MORRISSEY: IT'S THE SEALS OR ME
There's not going to be any Morrissey dates in Canada, not while Canada club seals to death. Mozzer ruefully admits his boycott is unlikely to bring Canada to heel:
"I fully realise that the absence of any Morrissey concerts in Canada is unlikely to bring the Canadian economy to its knees, but it is our small protest against this horrific slaughter - which is the largest slaughter of marine animal species found anywhere on the planet," the singer said. "The Canadian Prime Minister says the so-called 'cull' is economically and environmentally justified, but this is untrue.
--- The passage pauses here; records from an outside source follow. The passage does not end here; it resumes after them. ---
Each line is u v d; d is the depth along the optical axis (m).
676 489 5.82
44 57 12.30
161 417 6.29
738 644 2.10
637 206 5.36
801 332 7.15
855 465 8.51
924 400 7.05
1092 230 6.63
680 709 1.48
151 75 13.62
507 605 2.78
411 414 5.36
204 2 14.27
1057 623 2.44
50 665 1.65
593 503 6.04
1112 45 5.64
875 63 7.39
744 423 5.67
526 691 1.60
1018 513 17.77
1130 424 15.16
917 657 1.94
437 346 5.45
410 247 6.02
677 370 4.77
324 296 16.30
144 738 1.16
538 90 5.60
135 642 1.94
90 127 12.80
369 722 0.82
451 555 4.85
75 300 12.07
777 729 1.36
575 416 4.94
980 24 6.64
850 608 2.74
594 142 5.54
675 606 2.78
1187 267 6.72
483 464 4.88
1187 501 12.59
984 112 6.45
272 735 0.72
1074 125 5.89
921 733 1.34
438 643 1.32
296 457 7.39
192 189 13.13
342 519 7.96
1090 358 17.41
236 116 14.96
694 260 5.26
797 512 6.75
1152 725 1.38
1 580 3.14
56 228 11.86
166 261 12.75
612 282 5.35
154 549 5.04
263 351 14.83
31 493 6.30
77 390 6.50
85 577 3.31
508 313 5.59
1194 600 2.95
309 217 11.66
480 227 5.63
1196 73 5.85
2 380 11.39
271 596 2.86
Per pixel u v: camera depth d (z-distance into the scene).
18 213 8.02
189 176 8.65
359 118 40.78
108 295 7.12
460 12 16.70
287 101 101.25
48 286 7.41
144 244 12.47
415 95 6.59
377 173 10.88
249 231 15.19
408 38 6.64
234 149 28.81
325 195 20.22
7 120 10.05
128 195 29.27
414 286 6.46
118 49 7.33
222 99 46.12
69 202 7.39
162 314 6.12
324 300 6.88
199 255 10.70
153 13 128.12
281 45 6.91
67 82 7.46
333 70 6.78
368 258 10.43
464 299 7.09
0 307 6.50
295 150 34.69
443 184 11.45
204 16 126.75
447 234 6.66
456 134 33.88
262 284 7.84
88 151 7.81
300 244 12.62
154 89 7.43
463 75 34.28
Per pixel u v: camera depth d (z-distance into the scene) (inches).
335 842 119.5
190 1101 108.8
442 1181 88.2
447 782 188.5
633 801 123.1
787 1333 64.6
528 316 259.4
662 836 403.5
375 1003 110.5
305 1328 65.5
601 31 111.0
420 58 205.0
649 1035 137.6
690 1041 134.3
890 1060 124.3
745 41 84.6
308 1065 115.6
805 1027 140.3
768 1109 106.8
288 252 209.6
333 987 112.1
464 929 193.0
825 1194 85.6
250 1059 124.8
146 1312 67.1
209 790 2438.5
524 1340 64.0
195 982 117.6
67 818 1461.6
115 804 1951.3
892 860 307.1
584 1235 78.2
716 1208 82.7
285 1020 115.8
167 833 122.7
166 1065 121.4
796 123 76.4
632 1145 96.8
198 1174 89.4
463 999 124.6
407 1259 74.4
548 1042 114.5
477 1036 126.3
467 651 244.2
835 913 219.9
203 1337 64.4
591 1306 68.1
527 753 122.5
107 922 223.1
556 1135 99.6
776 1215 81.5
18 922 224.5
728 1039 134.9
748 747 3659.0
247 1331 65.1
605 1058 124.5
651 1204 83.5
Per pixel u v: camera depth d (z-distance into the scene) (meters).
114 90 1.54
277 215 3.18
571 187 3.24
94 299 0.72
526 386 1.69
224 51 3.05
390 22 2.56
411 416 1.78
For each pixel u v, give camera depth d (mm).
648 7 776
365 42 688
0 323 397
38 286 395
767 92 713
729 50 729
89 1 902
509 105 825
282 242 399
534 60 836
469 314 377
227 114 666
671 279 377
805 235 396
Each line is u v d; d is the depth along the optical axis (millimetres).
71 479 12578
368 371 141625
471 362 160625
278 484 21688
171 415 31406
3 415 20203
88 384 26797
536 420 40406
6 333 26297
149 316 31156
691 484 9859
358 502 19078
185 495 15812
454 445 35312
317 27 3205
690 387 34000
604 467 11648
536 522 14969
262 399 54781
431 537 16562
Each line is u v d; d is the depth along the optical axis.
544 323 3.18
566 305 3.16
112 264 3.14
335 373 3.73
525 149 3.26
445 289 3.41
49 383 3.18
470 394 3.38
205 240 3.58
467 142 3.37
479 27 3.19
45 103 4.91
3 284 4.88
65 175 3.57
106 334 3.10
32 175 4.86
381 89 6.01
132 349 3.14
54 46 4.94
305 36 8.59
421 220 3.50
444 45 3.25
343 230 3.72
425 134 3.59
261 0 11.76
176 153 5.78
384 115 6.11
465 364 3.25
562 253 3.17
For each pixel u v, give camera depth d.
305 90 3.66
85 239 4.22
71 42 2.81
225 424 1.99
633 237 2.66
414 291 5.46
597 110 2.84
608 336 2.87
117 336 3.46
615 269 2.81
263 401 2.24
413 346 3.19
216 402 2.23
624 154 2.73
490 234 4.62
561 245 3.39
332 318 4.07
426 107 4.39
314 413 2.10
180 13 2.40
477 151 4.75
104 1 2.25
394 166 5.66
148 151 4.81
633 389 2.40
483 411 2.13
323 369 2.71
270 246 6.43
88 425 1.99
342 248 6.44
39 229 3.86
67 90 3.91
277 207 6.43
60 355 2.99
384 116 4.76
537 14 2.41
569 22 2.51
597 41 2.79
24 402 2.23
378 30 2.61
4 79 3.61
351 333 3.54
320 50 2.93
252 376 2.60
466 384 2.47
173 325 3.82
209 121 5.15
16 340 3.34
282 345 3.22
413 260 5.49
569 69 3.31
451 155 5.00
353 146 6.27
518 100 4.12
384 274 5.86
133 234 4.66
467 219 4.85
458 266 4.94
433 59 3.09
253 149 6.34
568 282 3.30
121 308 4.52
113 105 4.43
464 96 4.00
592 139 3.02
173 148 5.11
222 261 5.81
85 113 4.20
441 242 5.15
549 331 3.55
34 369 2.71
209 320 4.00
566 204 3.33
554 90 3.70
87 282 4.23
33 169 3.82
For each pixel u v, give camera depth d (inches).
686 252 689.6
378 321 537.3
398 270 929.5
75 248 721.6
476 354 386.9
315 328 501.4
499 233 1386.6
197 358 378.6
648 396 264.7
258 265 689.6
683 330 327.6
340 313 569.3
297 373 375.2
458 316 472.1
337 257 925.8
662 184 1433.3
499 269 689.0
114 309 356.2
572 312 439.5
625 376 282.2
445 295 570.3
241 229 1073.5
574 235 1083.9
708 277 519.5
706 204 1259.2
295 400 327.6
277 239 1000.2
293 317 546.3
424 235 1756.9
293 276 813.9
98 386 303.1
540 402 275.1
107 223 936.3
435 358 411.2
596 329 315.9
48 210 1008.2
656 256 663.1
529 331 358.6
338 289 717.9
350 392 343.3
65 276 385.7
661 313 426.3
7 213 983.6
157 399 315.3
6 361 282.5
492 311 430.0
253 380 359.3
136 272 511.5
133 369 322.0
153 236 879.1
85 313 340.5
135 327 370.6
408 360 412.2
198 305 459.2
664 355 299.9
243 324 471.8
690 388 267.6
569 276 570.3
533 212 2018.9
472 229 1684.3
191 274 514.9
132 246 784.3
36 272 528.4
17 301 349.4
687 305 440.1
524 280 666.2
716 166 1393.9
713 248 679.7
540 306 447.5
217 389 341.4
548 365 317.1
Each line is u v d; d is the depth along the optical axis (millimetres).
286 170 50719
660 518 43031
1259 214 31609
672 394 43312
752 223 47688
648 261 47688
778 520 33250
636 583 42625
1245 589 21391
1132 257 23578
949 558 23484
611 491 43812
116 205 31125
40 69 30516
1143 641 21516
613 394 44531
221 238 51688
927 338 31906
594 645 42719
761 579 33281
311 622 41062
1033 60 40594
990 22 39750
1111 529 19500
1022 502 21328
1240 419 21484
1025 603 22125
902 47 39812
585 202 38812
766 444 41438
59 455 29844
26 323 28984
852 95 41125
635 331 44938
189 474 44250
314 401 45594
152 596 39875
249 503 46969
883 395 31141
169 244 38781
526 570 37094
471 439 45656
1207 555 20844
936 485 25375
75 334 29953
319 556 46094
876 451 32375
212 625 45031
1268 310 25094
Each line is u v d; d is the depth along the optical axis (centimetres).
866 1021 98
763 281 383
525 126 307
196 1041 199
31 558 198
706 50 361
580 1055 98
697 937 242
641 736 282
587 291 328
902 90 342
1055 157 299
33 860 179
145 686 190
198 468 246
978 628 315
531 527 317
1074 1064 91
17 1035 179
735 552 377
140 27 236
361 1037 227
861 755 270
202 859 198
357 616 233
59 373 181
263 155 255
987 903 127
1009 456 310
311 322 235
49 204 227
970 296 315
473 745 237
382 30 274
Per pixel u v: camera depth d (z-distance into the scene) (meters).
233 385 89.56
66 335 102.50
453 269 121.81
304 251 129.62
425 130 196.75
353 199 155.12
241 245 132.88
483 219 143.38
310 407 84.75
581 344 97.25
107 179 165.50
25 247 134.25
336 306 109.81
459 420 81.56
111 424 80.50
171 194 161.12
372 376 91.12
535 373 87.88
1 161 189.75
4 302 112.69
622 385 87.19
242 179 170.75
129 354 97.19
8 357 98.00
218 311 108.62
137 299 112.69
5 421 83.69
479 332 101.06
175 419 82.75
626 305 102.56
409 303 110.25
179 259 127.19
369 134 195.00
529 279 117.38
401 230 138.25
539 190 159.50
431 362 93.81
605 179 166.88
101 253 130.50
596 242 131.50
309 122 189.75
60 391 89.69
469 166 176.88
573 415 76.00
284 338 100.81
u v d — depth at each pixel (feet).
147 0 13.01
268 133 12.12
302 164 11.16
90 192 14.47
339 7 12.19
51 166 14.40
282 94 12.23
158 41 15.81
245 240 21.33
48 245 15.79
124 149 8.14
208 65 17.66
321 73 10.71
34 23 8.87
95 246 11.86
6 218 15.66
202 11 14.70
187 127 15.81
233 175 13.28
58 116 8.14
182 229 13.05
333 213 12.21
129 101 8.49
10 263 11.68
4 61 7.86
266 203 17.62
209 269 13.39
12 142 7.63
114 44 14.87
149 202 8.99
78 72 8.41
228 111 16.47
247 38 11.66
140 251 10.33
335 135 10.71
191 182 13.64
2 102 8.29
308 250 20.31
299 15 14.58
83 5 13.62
The Canadian Prime Minister also states that the slaughter is necessary because it provides jobs for local communities, but this is an ignorant reason for allowing such barbaric and cruel slaughter of beings that are denied life simply because somebody somewhere might want to wear their skin. Construction of German gas chambers also provided work for someone - this is not a moral or sound reason for allowing suffering."
Ouch - going a little far to invoke the holocaust in this one, Mozzer: you're not the mayor of London.
Canada have raised the stakes by announcing plans to tomrent a couple of whales, bludgeoning a porpoise and booking Andy Rourke and Mike Joyce to play a state banquet.
1 comment:
Talking about himself in the third person now? We are not amused.